Toronto Math Forum
APM3462019 => APM346Lectures & Home Assignments => Home Assignment 2 => Topic started by: MikeMorris on January 16, 2019, 06:10:30 PM

For this question (eqn 14) I found the characteristic curve to be $\frac{x}{y} = C$. It asks what the difference is between the cases $(x,y)\neq (0,0)$ and that the solution be continuous at (0,0). From what I understand, in the former case we can simply say the solution is any funtion of one variable, $u(x,y) = \phi (\frac{x}{y})$, on the domain $(x,y)\neq (0,0)$. In the second case, we need to pick some value for $u(0,0)$ to make it continuous, and elsewhere it's the same as the other case. Is this a sufficient explanation? It feels lacking to me.
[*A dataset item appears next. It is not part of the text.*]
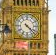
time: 4:22
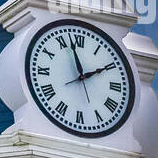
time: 1:57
Could someone offer assistance?

I think you need to find the value of u(0,0), below is my answer, but idk whether it is correct or not.
consider u(x,y) = f(x/y)
in this case, x=0 is not a problem, but y=0 is a problem
we can write u(0,y) = f(0),
to make u a contiunuos solution, we need u(0,0)=f(0) since the value of u can't jump at y=0
so u(0,0)=f(0) is the condition to make it continuos.

Since integral curves are rays (straight halflines) from $(0,0)$ the solution in the plane wit the punched out origin is any function, constant along these rays, in particular $u=f(y/x)$.
But if we want solution in the whole plane, $u$ must be continuous at $(0,0)$ and since all rays intersect there $u$ is just a constant.

I wonder why the integral curves are halflines from (0, 0)? I agree that these integral curves are straight since the equation $C = \frac{x}{y}$, but it seems no given range for either $x$ and $y$. How is the characteristic of being half determined? Any reply would be appreciated.

Please all these lines tend to $(0,0)$ in one as $s\to \infty$ ($\frac{dx}{ds}=x$, $\frac{dy}{ds}=y$) but never reach it. Please read again ODE, Chapter 7.